Cinq passionnés de football à la barre pour du streaming illégal

"Bienvenue à tous sur le meilleur site de streaming gratuit", annonçait la page d'accueil d'un des 30 sites internet, diffusant des matchs de football, de basket ou de rugby, réservés normalement aux abonnés de chaînes payantes. De 2014 à 2017, les neuf sites les plus fréquentés de cette "galaxie" ont attiré pas moins de 7,5 millions de visiteurs uniques, selon une estimation citée à l'audience.
"On ne parle pas de deux ou trois captations de programmes entre copains", a lancé d'un ton inquisiteur le président du tribunal François Lavallière.
Grâce à un logiciel spécial, les prévenus capturaient le flux vidéo de leur abonnement 'Canal Plus', 'beIN Sports' ou 'RMC Sports', pour ensuite le retransmettre vers un serveur. Pour les chaînes étrangères, des liens vers des sites de contenus illégaux étaient mis en ligne, selon les éléments de l'enquête cités à l'audience.
Les visiteurs des sites étaient ensuite "bombardés" de publicités, qui auraient rapporté près de 230.000 euros, versés par 50 régies publicitaires entre 2014 et 2018.
"Tous les revenus que vous voyez là, ce n'est pas que du streaming", s'est défendu Olivier O., 46 ans, créateur des sites, assurant qu'une partie des fonds venait de sites légaux. "J'arrivais pas à faire la différence entre les deux, j'étais pas assez ordré", a-t-il avancé.
Durant la période des faits, Olivier O., qui est aussi poursuivi pour blanchiment, ouvre des comptes en Suisse et aux Iles Vierges, voyage aux Seychelles, au Sénégal, en Guadeloupe et à l'île Maurice. Il achète une maison et un "ensemble immobilier" près de son domicile. Quelque 280.000 euros ont été saisis dans le cadre de l'enquête (maison, voiture et comptes bancaires).
Assurant n'avoir que des connaissances "modestes" en informatique, cet ancien vendeur de photocopieurs s'était lancé en 2011 dans le streaming, aidé par un de ses anciens collègues de travail Yannick T., informaticien de 42 ans.
Hormis les deux Bretons, les autres prévenus ne s'étaient contactés que par des forums de discussion. "On est avant tout des passionnés", s'est justifié Olivier O., plein d'aplomb à la barre. "Je suis un passionné de foot mais je ne le regarde même pas à la télé. A la radio, c'est dix fois mieux", a-t-il précisé.

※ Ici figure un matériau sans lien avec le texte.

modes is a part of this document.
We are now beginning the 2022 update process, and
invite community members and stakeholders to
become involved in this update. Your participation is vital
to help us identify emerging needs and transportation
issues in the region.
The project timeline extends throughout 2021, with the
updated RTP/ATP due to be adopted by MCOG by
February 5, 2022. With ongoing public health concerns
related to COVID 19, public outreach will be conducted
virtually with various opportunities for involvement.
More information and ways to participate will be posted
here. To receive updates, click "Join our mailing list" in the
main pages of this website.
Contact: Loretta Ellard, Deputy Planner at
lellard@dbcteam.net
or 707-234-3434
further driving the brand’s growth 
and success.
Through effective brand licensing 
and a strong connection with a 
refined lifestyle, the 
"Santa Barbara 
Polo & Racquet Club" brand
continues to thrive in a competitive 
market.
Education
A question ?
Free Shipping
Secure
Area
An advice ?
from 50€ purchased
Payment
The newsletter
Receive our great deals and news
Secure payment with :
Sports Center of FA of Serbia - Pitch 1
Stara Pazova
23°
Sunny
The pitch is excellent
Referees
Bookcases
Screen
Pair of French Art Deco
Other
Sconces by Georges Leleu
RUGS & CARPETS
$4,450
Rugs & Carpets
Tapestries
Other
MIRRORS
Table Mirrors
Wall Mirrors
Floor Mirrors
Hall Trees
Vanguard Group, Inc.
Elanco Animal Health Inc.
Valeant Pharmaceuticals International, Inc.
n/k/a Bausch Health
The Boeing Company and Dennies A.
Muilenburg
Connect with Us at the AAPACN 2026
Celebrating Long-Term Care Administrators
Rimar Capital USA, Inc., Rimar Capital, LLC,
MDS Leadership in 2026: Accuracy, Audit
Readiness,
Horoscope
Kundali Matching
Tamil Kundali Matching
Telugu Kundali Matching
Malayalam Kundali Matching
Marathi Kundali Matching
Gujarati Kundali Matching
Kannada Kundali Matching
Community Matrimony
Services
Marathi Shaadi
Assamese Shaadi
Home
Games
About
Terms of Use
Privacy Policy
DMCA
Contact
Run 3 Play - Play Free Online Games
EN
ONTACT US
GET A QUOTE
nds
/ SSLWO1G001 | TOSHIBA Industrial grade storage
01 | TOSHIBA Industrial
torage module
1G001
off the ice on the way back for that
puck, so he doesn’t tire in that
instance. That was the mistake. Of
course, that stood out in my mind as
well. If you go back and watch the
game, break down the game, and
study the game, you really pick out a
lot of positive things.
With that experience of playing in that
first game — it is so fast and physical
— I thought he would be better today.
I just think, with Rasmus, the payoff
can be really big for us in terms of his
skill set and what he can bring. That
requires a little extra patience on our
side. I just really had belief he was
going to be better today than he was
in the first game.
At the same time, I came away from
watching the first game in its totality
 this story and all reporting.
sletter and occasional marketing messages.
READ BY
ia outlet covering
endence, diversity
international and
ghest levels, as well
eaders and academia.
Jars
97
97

Une passion qui n'est pourtant pas partagée par Yannick T., rémunéré 55.000 euros entre 2014 et 2018 pour diffuser des matchs et administrer les sites.
"Pour moi, c'était pas interdit", s'est-il justifié, blafard, à la barre. "J'avais pas conscience".
Les autres prévenus étaient peu ou pas payés pour leur travail de diffuseur ou de modérateur du site. Ainsi, le Girondin Jean-Éric M., 56 ans, qui dit avoir agi "dans l'esprit Robin des Bois" car "il y avait plein de gens qui n'avaient pas les moyens de payer des abonnements".
D'où sa "colère" lorsqu'il a appris les sommes touchées par Olivier O. qui lui "tenait un discours misérabiliste", disant qu'il gagnait seulement "de quoi payer les serveurs".
Franck C., 48 ans, originaire de Roubaix (Nord), dit lui avoir été pris pour un "nigaud".
"Ce n'est pas une petite affaire, un petit site internet", a lancé Me Richard Willemant, avocat de 'Canal Plus', évoquant un dossier "à un point crucial dans la lutte contre le piratage du streaming sportif".
'Canal Plus' réclame 29,9 millions d'euros de dommages et intérêts aux prévenus, dont la plupart ont des revenus modestes. Les sociétés 'SFR' et 'beIN Sports' se sont également portées parties civiles.
L’audience des sites de streaming était estimée en 2017 à 6,7 millions de visiteurs uniques en moyenne par mois, selon un rapport parlementaire, qui estime que le streaming en direct des retransmissions sportives représente entre 10% et 20% des audiences réalisées à la télévision.